Высчитав ход так, чтобы на место работы «Абакан» пришел к утру и команда спокойно выспалась, Чумбадзе велел вахтенному начальнику сбавить обороты машины, походил по мостику и устроился на своем излюбленном месте — между обвесом крыла и нактоузом[3] пеленгатора...

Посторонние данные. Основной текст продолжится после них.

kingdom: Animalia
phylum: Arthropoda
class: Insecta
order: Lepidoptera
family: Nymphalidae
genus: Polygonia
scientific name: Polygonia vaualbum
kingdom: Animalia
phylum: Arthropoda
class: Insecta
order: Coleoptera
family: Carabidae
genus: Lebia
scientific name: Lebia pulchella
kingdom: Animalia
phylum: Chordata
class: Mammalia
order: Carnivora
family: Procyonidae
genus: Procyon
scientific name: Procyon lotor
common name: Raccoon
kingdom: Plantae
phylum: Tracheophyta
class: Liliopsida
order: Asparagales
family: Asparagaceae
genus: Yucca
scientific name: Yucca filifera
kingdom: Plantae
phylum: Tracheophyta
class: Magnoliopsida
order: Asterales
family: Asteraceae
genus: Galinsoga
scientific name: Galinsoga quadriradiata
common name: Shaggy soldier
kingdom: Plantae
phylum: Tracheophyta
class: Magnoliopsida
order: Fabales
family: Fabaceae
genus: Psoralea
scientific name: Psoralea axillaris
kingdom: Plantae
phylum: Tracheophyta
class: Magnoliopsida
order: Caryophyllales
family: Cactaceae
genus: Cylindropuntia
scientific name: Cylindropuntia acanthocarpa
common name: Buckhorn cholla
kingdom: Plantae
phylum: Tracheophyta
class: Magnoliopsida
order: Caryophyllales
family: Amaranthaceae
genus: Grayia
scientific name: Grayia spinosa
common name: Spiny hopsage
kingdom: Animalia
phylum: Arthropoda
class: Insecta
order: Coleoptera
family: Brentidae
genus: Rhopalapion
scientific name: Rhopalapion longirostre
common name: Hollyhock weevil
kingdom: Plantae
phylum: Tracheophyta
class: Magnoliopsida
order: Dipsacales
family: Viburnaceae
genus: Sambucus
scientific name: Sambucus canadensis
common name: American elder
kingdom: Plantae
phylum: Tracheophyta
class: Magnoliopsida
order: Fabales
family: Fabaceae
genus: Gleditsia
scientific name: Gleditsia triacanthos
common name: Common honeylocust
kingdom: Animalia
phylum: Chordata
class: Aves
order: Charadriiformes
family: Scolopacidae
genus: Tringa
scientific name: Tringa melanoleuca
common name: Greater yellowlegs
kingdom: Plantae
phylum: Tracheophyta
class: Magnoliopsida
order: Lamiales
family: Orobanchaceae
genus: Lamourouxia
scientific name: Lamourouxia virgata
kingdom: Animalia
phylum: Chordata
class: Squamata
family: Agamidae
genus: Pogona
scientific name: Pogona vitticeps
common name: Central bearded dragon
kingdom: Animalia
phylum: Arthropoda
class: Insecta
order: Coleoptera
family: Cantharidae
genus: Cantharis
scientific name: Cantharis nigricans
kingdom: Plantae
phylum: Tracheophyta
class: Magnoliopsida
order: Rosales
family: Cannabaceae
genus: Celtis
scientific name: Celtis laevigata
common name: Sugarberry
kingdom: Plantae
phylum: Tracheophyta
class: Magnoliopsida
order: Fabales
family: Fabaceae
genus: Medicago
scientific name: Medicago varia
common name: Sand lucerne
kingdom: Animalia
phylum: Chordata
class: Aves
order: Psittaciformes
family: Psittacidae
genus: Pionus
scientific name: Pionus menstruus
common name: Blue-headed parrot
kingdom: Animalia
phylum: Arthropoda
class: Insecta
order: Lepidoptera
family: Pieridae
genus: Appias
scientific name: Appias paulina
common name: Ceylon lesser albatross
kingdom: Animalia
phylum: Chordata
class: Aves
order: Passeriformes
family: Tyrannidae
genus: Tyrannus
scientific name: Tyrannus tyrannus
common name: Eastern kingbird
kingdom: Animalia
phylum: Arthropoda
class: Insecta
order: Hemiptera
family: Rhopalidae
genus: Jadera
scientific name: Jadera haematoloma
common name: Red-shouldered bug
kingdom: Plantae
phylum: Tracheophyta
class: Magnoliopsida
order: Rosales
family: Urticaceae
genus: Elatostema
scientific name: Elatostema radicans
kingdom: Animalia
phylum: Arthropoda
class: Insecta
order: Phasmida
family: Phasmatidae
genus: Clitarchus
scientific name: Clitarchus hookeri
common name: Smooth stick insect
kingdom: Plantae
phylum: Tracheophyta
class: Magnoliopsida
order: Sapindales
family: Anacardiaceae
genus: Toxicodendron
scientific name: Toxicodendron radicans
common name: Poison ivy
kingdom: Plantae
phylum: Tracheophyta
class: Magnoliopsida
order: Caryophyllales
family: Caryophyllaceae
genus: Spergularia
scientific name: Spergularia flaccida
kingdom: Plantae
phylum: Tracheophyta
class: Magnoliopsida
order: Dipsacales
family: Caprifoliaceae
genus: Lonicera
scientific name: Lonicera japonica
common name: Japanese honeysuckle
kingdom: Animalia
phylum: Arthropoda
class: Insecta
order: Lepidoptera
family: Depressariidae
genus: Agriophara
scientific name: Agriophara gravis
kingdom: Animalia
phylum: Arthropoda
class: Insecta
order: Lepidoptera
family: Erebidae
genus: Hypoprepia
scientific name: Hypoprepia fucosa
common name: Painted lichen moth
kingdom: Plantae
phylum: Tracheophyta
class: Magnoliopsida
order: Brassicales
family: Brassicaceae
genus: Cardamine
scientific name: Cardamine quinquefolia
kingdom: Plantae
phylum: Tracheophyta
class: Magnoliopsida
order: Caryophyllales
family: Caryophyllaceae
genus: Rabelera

Раскурив трубку, замполит капитан-лейтенант Венциус прошел на ют. Здесь у обреза[4] сидели матросы подвахты, а с ними — огненно-рыжий главстаршина Шнейдер с «Труженика». На «Абакане» он временно замещал Сергея Сафонова, поощренного за разминирование отпуском в Ростов, к маме. Подыгрывая себе на гитаре, Шнейдер негромко пел:
У причалов наш дом.Корабли стали в ряд.Темнотой, словно льдом,Катер к стенке прижат.Но поступит приказ,В борт ударит волна...Ждет тебя, водолаз, глубина...
— Чудо́ва писня. Аж за душу чипляет! — вздохнул кто-то.
— Хороша, только не ко времени, — сказал Венциус.
Только тут заметив замполита, матросы вскочили.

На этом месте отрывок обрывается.